In a non-descript, three-room apartment in the town of Noginsk, outside Moscow, Syrian kids are learning Russian. Their teachers, who also give classes in English and Arabic, are a mix of Syrians, Russians, and Syrian-Russians.
Most of the Syrian families with children at this makeshift school fled Aleppo before Russia began its bombing campaign there.
“They try not to discuss that with us,” says Laila Rogozina with the Civil Assistance Committee charity, which runs the classes. “That is why I can't say what they think about this conflict. I do not think they are happy. They have some relatives living there who either disappear without any news from them, or flee in an unknown direction.”
Before Russia began its air campaign in Syria in support of President Bashar al-Assad, many Syrians ended up in Russia, given the business and family ties that the long-standing relations between Damascus and Moscow have produced.
Despite the war, the Russian authorities have granted refugee status to only two Syrians, leaving thousands with only temporary legal status, including children.

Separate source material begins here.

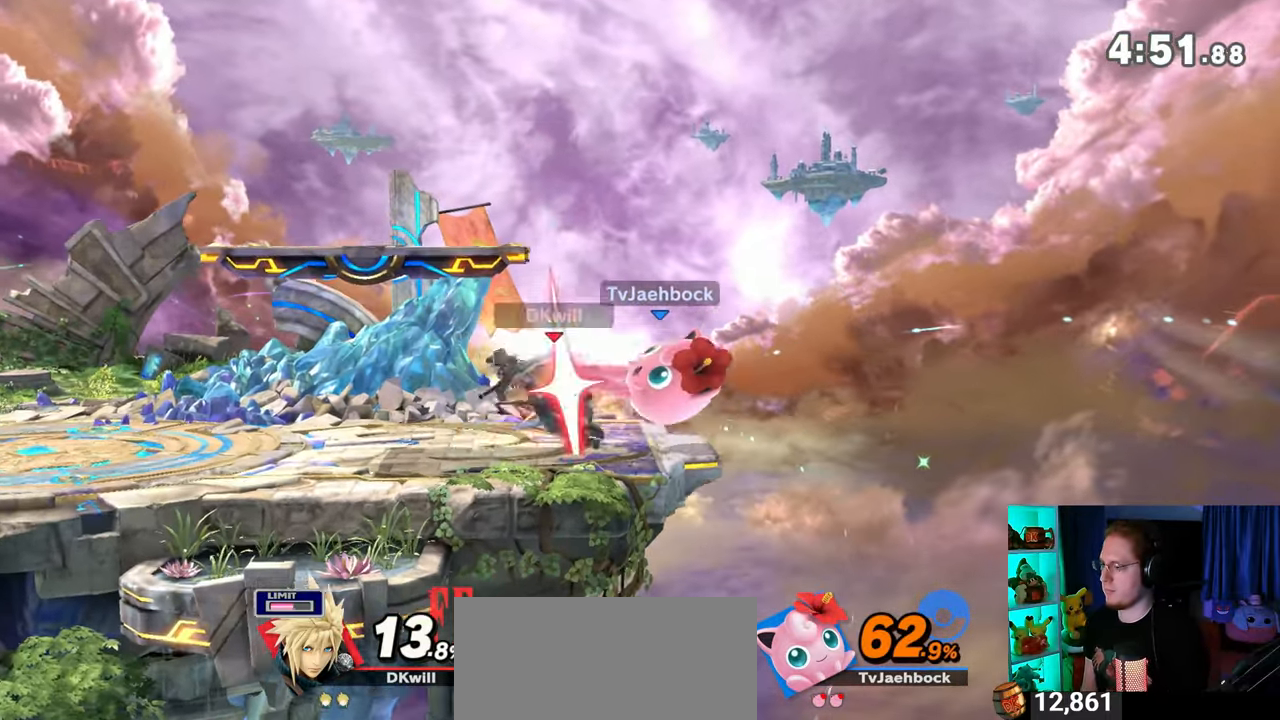
{"buttons": [], "left_stick": "center", "right_stick": "center", "events": [[217, "A", "up"], [350, "left_stick", "center"], [417, "A", "down"], [450, "A", "up"]]}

“Women and children are turned down in getting temporary asylum during the war period, while all the mass media report that we keep bombing Aleppo and the majority of the refugees come from Aleppo,” says Rogozina in exasperated disbelief.
Many of the Syrians in Noginsk and nearby towns overstay their temporary visas, remain undocumented, and work illegally in sewing factories to earn a living.
Afraid of authorities, their children are shut out of Russian schools.
Even Syrians who have lived in Russia for decades and have become Russian citizens say there is little sympathy from officials.
“The people among themselves don't complain and take it all for granted,” says Arabic translator Khadizh Ismail Muhkamed Basil Adib. “But the officials treat them badly. In a word, it is hard to be a Syrian here right now.”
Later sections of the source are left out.